Retyping the data exactly is the task. Include every line.

[PROVIDED RECORDS Boundary: Start]

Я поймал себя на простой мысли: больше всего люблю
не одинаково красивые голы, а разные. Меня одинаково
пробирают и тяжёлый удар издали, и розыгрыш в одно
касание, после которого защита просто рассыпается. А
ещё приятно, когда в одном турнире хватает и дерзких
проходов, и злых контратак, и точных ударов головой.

[PROVIDED RECORDS Boundary: End]

## ANSWER SECTION
Я поймал себя на простой мысли: больше всего люблю
не одинаково красивые голы, а разные. Меня одинаково
пробирают и тяжёлый удар издали, и розыгрыш в одно
касание, после которого защита просто рассыпается. А
ещё приятно, когда в одном турнире хватает и дерзких
проходов, и злых контратак, и точных ударов головой.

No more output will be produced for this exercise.